How to treat ankylosing spondylitis?

Ankylosing spondylitis is characterized by alternating periods of moderate to severe inflammation with periods of little or no inflammation. With proper treatment, most patients experience minimal or no disability and a full life despite back stiffness. In some patients, the disease is severe and progressive, leading to severe, disabling deformities. The prognosis is poor in patients with refractory uveitis and secondary amyloidosis.

The goal of treatment is to reduce pain, maintain the functional state of the joints and prevent visceral complications.

NSAIDs reduce pain, suppress joint inflammation and muscle spasm, thereby increasing range of motion, facilitating exercise therapy and preventing contractures. Many NSAIDs are effective in a disease such as ankylosing spondylitis, but tolerability and toxicity of the drugs dictate the choice. The daily dose of NSAIDs should be the minimum effective, but maximum doses may be necessary if the disease is active. An attempt to discontinue the drugs should be made slowly over several months, provided that joint symptoms and disease activity are absent.

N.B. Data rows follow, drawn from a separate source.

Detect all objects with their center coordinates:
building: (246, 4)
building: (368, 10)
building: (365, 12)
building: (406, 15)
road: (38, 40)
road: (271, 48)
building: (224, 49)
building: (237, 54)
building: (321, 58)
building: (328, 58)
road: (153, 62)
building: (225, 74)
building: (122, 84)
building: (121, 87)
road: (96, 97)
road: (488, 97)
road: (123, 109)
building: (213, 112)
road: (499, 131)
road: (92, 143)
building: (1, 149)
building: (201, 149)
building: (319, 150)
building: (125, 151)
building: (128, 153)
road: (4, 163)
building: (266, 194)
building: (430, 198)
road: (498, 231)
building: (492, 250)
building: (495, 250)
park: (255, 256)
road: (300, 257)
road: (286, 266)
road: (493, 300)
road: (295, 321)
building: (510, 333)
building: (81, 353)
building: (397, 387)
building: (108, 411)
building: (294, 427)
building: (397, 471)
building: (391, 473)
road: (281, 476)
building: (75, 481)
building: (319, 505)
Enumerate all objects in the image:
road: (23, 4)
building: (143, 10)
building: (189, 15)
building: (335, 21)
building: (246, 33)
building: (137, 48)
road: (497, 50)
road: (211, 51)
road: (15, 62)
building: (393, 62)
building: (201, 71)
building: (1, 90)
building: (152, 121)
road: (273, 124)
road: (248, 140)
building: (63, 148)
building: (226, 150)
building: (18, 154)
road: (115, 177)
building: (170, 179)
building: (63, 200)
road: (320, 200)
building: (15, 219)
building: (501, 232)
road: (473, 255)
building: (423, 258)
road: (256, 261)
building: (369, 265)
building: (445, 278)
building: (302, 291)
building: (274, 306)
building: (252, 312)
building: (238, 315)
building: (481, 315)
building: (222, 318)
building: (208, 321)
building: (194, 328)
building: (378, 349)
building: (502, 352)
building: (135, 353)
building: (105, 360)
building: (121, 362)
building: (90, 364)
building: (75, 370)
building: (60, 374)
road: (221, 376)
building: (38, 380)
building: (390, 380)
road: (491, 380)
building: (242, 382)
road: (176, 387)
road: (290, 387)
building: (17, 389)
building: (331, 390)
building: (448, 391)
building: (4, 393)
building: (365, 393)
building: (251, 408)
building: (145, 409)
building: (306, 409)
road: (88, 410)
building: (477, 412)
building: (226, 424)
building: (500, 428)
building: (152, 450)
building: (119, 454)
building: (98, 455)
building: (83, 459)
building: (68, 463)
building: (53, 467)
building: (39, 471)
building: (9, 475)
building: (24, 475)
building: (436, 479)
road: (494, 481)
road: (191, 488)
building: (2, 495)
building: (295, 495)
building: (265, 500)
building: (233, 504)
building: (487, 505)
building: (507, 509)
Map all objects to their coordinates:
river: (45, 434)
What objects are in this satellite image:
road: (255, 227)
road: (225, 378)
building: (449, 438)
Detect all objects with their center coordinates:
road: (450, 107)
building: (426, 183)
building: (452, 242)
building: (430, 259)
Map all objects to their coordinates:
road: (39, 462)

Sulfasalazine may help reduce peripheral joint symptoms and laboratory markers of inflammation. Peripheral joint symptoms may also be reduced by methotrexate. Systemic corticosteroids, immunosuppressants, and other modified antirheumatic agents have no proven efficacy and should generally not be used. There is increasing evidence that biologic agents (eg, etanercept, infliximab, adalimumab) are effective in treating inflammatory back pain.

Correct execution of therapeutic exercise requires exercises for the postural muscles (e.g. postural training, therapeutic gymnastics), maximum activation of muscles that counteract potential deformations (e.g. extensors are preferable to flexors). Reading in a supine position with support on the elbows or a pillow, thus straightening the back, can help maintain back mobility.

Intra-articular depot corticosteroids may be useful, especially when one or two peripheral joints have more severe inflammation than others, thus allowing for exercise and rehabilitation. This may be effective when systemic medications are ineffective. Injections of corticosteroids into the sacroiliac joint sometimes help reduce the severity of sacroiliitis.

Acute uveitis is usually treated with topical corticosteroids and mydriatics. In severe hip arthritis, total hip arthroplasty can dramatically improve motion.